3 de junho de 2006

Os dois lados da moeda

Aproveito o privilégio de ser o “dono” deste site e talvez esteja usando essas linhas como mais um desabafo, mais um protesto como muitos outros que se vêem por aí. Mas escrevo com a propriedade de estar nos “dois lados da moeda”. Então, vou fazer uma crítica e forçar mais uma reflexão sobre o papel do educador na sociedade e nas instituições de ensino modernas e também registrar uma “mea-culpa”.

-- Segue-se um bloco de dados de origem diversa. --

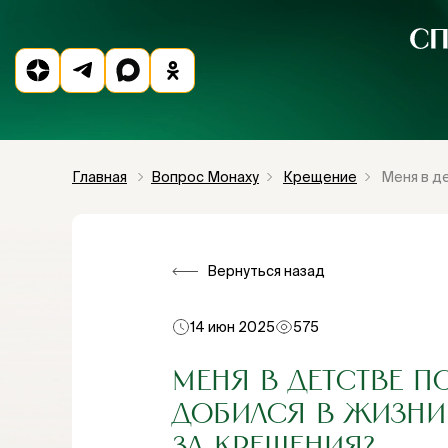
Главная
Вопрос Монаху
Крещение
Меня в д
Вернуться назад
14 июн 2025
575
МЕНЯ В ДЕТСТВЕ П
ДОБИЛСЯ В ЖИЗНИ 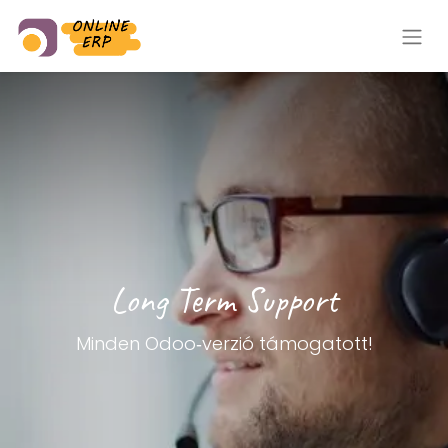
Long Term Support
Minden Odoo‑verzió támogatott!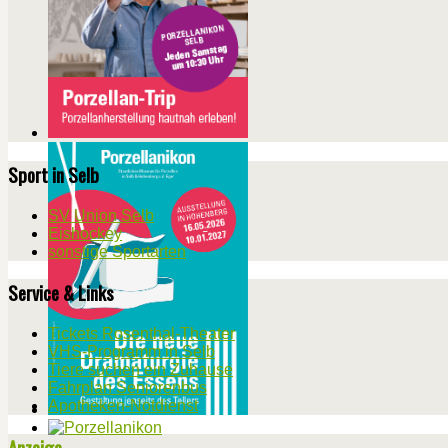
Sport in Selb
SV Union Selb
Eishockey
sonstige Sportarten
Service & Links
Tickets Rosenthal-Theater
VHS-Programm in Selb
Tiere suchen ein Zuhause
Fahrplan Seniorenbus
Apotheken-Notdienst
Anzeige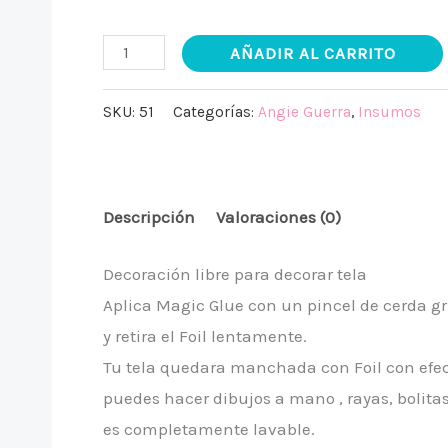
AÑADIR AL CARRITO
SKU:
51
Categorías:
Angie Guerra
,
Insumos
Descripción
Valoraciones (0)
Decoración libre para decorar tela
Aplica Magic Glue con un pincel de cerda gr
y retira el Foil lentamente.
Tu tela quedara manchada con Foil con efect
puedes hacer dibujos a mano , rayas, bolitas
es completamente lavable.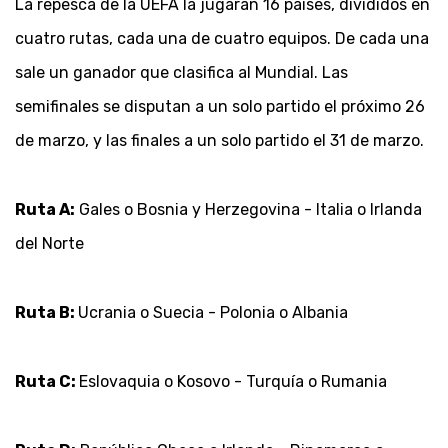
La repesca de la UEFA la jugaran 16 países, divididos en
cuatro rutas, cada una de cuatro equipos. De cada una
sale un ganador que clasifica al Mundial. Las
semifinales se disputan a un solo partido el próximo 26
de marzo, y las finales a un solo partido el 31 de marzo.
Ruta A:
Gales o Bosnia y Herzegovina - Italia o Irlanda
del Norte
Ruta B:
Ucrania o Suecia - Polonia o Albania
Ruta C:
Eslovaquia o Kosovo - Turquía o Rumania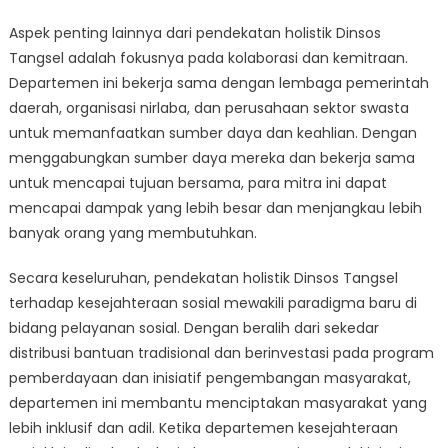
Aspek penting lainnya dari pendekatan holistik Dinsos
Tangsel adalah fokusnya pada kolaborasi dan kemitraan.
Departemen ini bekerja sama dengan lembaga pemerintah
daerah, organisasi nirlaba, dan perusahaan sektor swasta
untuk memanfaatkan sumber daya dan keahlian. Dengan
menggabungkan sumber daya mereka dan bekerja sama
untuk mencapai tujuan bersama, para mitra ini dapat
mencapai dampak yang lebih besar dan menjangkau lebih
banyak orang yang membutuhkan.
Secara keseluruhan, pendekatan holistik Dinsos Tangsel
terhadap kesejahteraan sosial mewakili paradigma baru di
bidang pelayanan sosial. Dengan beralih dari sekedar
distribusi bantuan tradisional dan berinvestasi pada program
pemberdayaan dan inisiatif pengembangan masyarakat,
departemen ini membantu menciptakan masyarakat yang
lebih inklusif dan adil. Ketika departemen kesejahteraan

Nesta semana participei de mais um encontro administrativo na instituição de ensino para a qual dedico 60% da minha vida social e 100% da minha vida profissional durante a semana, como docente, coordenador, suporte técnico, quebra galho, “slave”, ouvido de penico, bucha-de-canhão, etc. Uma das maiores e melhores instituições de ensino profissionalizante do país, de renome internacional e que se auto-intitula, não como uma escola, mas como uma “Sociedade do Conhecimento”.

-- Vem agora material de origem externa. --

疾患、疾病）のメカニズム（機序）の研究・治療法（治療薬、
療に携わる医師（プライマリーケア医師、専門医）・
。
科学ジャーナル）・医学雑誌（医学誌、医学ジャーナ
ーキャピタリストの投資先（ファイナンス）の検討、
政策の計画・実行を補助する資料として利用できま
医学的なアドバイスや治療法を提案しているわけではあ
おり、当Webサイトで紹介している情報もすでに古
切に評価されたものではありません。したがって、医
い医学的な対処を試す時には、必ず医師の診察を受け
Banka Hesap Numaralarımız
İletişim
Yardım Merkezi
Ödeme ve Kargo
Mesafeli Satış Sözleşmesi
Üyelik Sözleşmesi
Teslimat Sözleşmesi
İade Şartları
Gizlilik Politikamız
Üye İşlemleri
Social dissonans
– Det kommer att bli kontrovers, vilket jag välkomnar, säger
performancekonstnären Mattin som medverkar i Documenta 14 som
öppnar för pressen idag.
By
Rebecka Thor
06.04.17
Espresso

As grandes idéias de sempre foram abordadas: como vender melhor, como cativar o cliente, como manter o cliente fiel à empresa, como atender o cliente… Mais de 4 horas de encontro, com café da manhã, almoço, conversas, troca de idéias, dinâmicas, salva de palmas e tudo que deve acontecer em um encontro deste tipo, e conduzido por um excelente palestrante que, diga-se de passagem, tem o dom de cativar os participantes e passar suas idéias com muita eficiência. Tudo com um único objetivo: o cliente como aquele que compra os serviços da instituição.

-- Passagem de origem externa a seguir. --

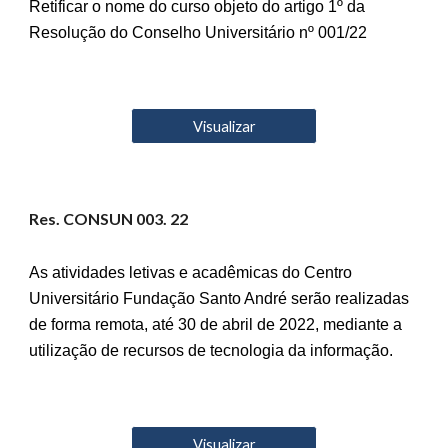
Retificar o nome do curso objeto do artigo 1º da
Resolução do Conselho Universitário nº 001/22
Visualizar
Res. CONSUN 00
3
. 22
As atividades letivas e acadêmicas do Centro
Universitário Fundação Santo André serão realizadas
de forma remota, até 30 de abril de 2022, mediante a
utilização de recursos de tecnologia da informação.
Visualizar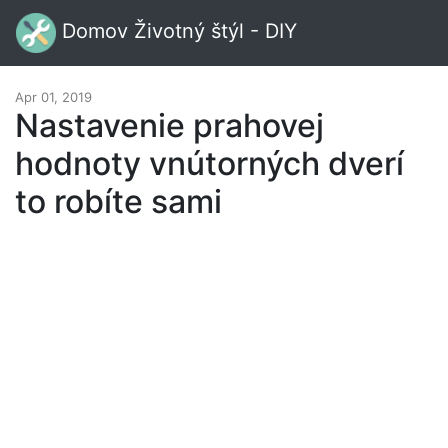
Domov Životný štýl - DIY
Apr 01, 2019
Nastavenie prahovej
hodnoty vnútorných dverí
to robíte sami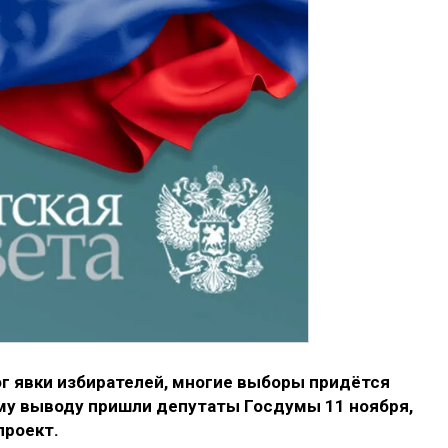
г явки избирателей, многие выборы придётся
му выводу пришли депутаты Госдумы 11 ноября,
проект.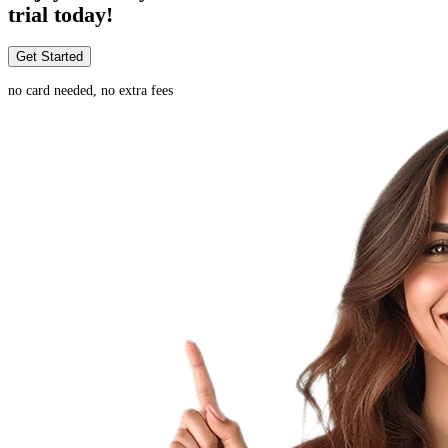
trial today!
Get Started
no card needed, no extra fees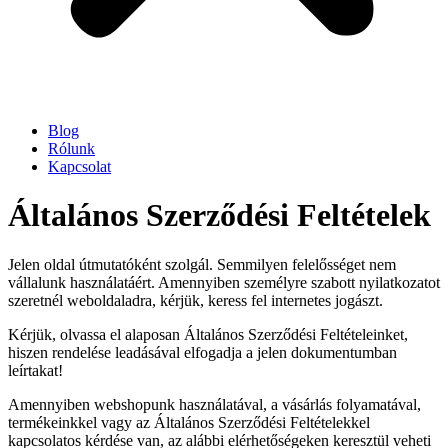
Blog
Rólunk
Kapcsolat
Általános Szerződési Feltételek
Jelen oldal útmutatóként szolgál. Semmilyen felelősséget nem
vállalunk használatáért. Amennyiben személyre szabott nyilatkozatot
szeretnél weboldaladra, kérjük, keress fel internetes jogászt.
Kérjük, olvassa el alaposan Általános Szerződési Feltételeinket,
hiszen rendelése leadásával elfogadja a jelen dokumentumban
leírtakat!
Amennyiben webshopunk használatával, a vásárlás folyamatával,
termékeinkkel vagy az Általános Szerződési Feltételekkel
kapcsolatos kérdése van, az alábbi elérhetőségeken keresztül veheti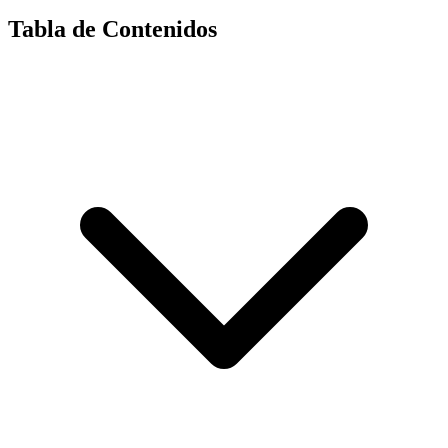
Tabla de Contenidos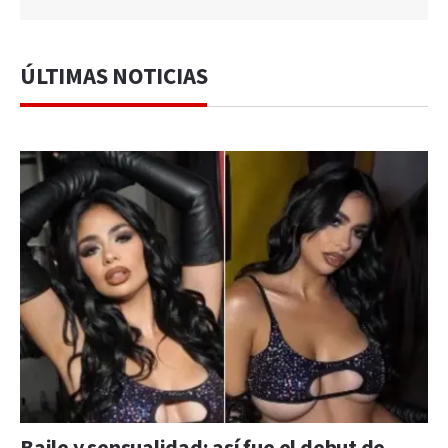
ÚLTIMAS NOTICIAS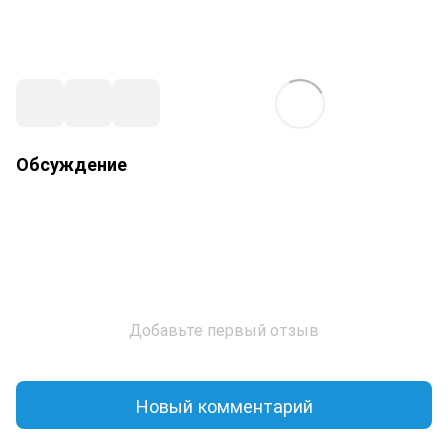
Обсуждение
Добавьте первый отзыв
Новый комментарий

Num determinado momento do encontro, o condutor decide que poderíamos assistir alguns capítulos de um vídeo de um famoso palestrante, o Professor Marins. Para mim ficou um ar de “Déjà vu”, pois sou grande admirador do Professor Marins e já assisti muitos de seus vídeos, e esse é um dos mais famosos.

Eis então que o vídeo é interrompido, antes de um dos capítulos que mais gosto, justamente o que fala do “cliente interno”, do responsável pela “atividade fim”, de quem é na minha leiga visão, o mais forte pilar de sustentação de uma instituição de ensino depois dos alunos (lá chamamos friamente de cliente).

A sensação de incomodo foi enorme para mim. Eu que tenho o privilégio de participar da área administrativa da escola e também como professor (lá chamamos friamente de docente). Eu que sempre disse ao meu antecessor que, se um dia estivesse ali em seu lugar, lutaria para ter os professores plenamente reconhecidos dentro da instituição como “agentes fim”, respeitados e não apenas “responsabilizados” como tal.

Lamentavelmente, em nenhum momento sequer foram citadas as palavras “docente”, “professor”, “agente educador” ou qualquer outro termo “modernoso” que se referenciasse a profissão que escolhi aplicar todos os meus conhecimentos e capacidades.

Fiquei com a sensação de participar de uma religião onde se visa apenas captar novos fiéis e aumentar suas ofertas, e que não oferece reverências a seus mortos.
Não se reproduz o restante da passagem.